# The future of the Scottish fishing industry



## rushie (Jul 5, 2005)

From the BBC - 

_An action plan aimed at securing the long-term future of Scotland's fishing industry has been launched by the Scottish Executive. 
The stock management plan has been developed by the industry. 

Fisheries Minister Ross Finnie believes it shows there is a lot to look forward to after years of pessimism. 

The Scottish white fish fleet has been cut by two thirds in the last five years and thousands of jobs have been lost due to EU conservation measures. 

Only when Scotland regains control of our own waters will we be able to plot a course into calmer waters for our fishing communities 

Richard Lochhead
Moray MSP 

Mr Finnie was launching the SeaFAR action plan in Musselburgh. 

It has been put together by the fishing industry, the government, scientists and environmental groups and aims to manage fish stocks in future in a long term sustainable way. 

'Better times' 

The Scottish Fishermen's Federation (SFF) said there was growing optimism for the future. 

Moray SNP MSP Richard Lochhead gave a cautious welcome to the creation of the action plan. 

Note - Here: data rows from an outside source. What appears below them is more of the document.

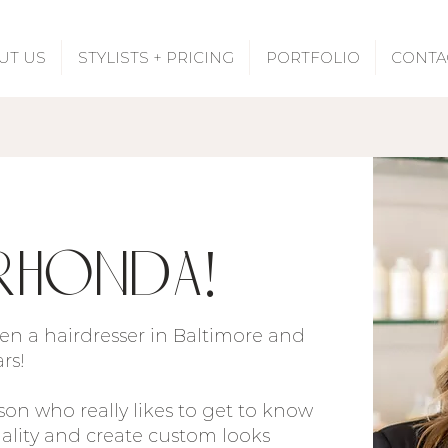
UT US
STYLISTS + PRICING
PORTFOLIO
CONTA
Rhonda!
been a hairdresser in Baltimore and
ars!
son who really likes to get to know
nality and create custom looks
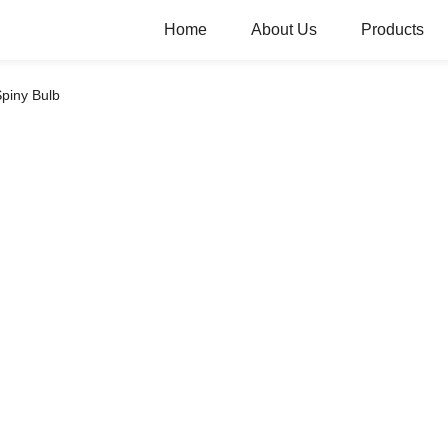
Home
About Us
Products
piny Bulb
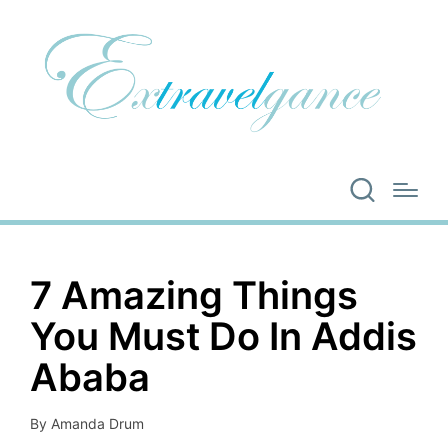
7 Amazing Things
You Must Do In Addis
Ababa
By
Amanda Drum
Posted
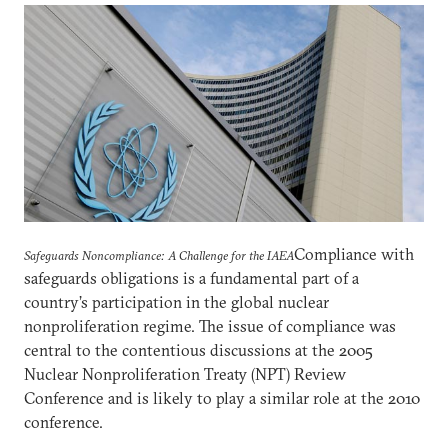
Compliance with
Safeguards Noncompliance: A Challenge for the IAEA
safeguards obligations is a fundamental part of a
country’s participation in the global nuclear
nonproliferation regime. The issue of compliance was
central to the contentious discussions at the 2005
Nuclear Nonproliferation Treaty (NPT) Review
Conference and is likely to play a similar role at the 2010
conference.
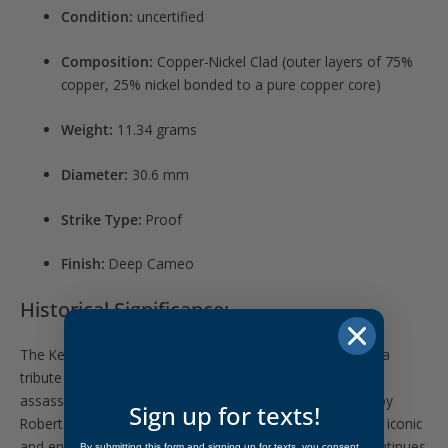
Condition:
uncertified
Composition:
Copper-Nickel Clad (outer layers of 75%
copper, 25% nickel bonded to a pure copper core)
Weight:
11.34 grams
Diameter:
30.6 mm
Strike Type:
Proof
Finish:
Deep Cameo
Historical Significance:
The Kennedy Half Dollar series was launched in 1964 as a
tribute to President John F. Kennedy following his
assassination. With obverse and reverse designs by Gilroy
Sign up for texts!
Roberts and Frank Gasparro, it remains one of the most iconic
and enduring modern coin designs. The 2007-S issue continues
By submitting this form and signing up for texts, you consent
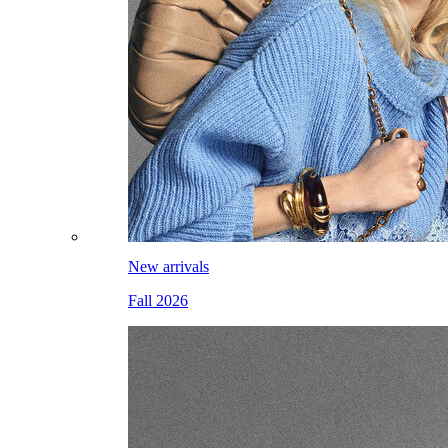
New arrivals
Fall 2026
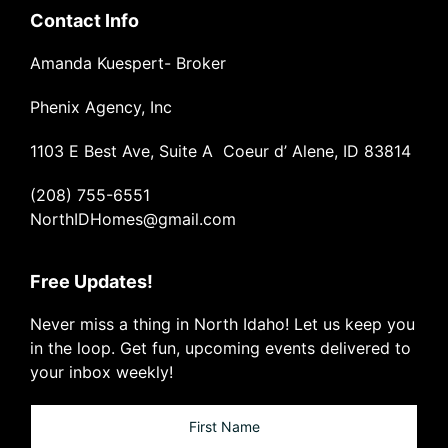
Contact Info
Amanda Kuespert- Broker
Phenix Agency, Inc
1103 E Best Ave, Suite A Coeur d’ Alene, ID 83814
(208) 755-6551
NorthIDHomes@gmail.com
Free Updates!
Never miss a thing in North Idaho! Let us keep you
in the loop. Get fun, upcoming events delivered to
your inbox weekly!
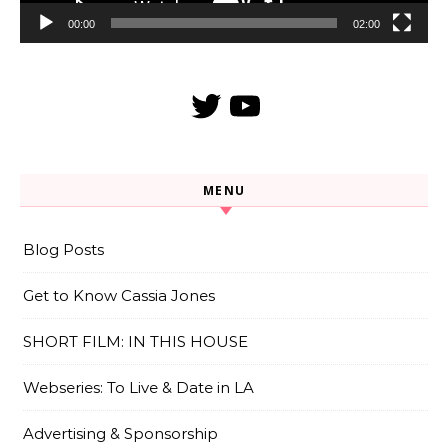
00:00
02:00
Twitter
YouTube
MENU
Blog Posts
Get to Know Cassia Jones
SHORT FILM: IN THIS HOUSE
Webseries: To Live & Date in LA
Advertising & Sponsorship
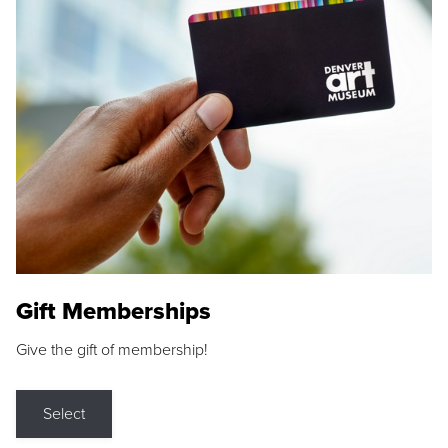
Gift Memberships
Give the gift of membership!
Select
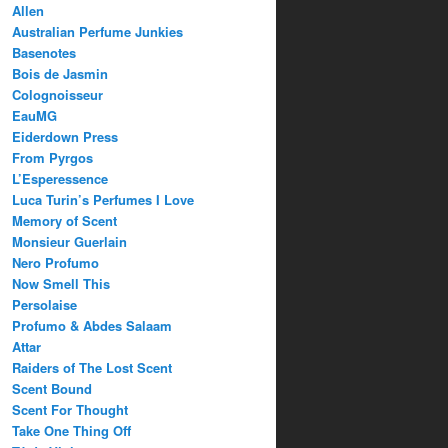
Allen
Australian Perfume Junkies
Basenotes
Bois de Jasmin
Colognoisseur
EauMG
Eiderdown Press
From Pyrgos
L’Esperessence
Luca Turin’s Perfumes I Love
Memory of Scent
Monsieur Guerlain
Nero Profumo
Now Smell This
Persolaise
Profumo & Abdes Salaam
Attar
Raiders of The Lost Scent
Scent Bound
Scent For Thought
Take One Thing Off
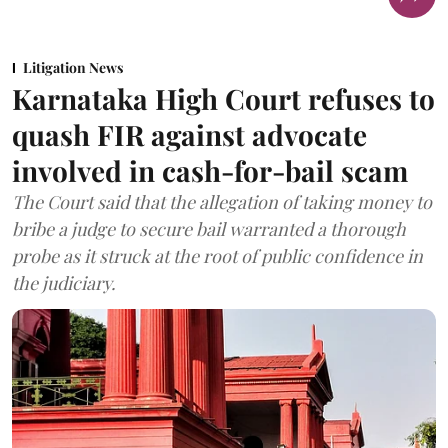
Litigation News
Karnataka High Court refuses to
quash FIR against advocate
involved in cash-for-bail scam
The Court said that the allegation of taking money to
bribe a judge to secure bail warranted a thorough
probe as it struck at the root of public confidence in
the judiciary.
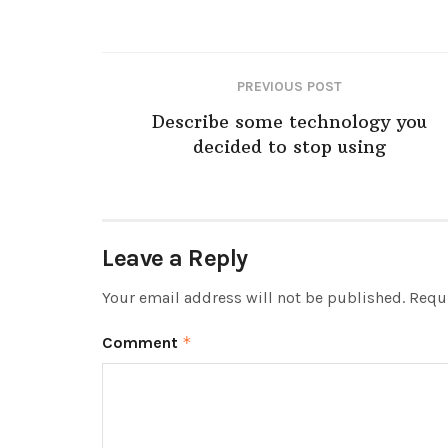
PREVIOUS POST
Describe some technology you
decided to stop using
Leave a Reply
Your email address will not be published.
Requi
Comment
*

He said: "At long last and seven years into our Scottish Parliament, the government has recognised the need for a strategy for one of our most vital industries. 

"However, the reality is that regardless of how many good measures it may contain, it ignores the elephant in the room, the Common Fisheries Policy, which will always undermine our efforts to take the industry forward to better times. 

"Only when Scotland regains control of our own waters will we be able to plot a course into calmer waters for our fishing communities." 

However, the Fishermen's Association Ltd - who earlier withdrew from the SeaFAR group - said the plan was doomed because it ignored the fact the Scottish fishing industry policy was dictated by Brussels and implemented by Westminster._

Rushie


----------



## Coastie (Aug 24, 2005)

Looks optimistic, Rushie, but I think that the only way to assure the future is to keep others out of British fishing waters.


----------



## rushie (Jul 5, 2005)

*I agree....*

Cheers Coastie,

You should see the number of Spanish boats registered in Newlyn....diabolical. Of course, the Newlyn skippers can't register their own boats in Nortern Spain though....another EU led shambles.

Rushie


----------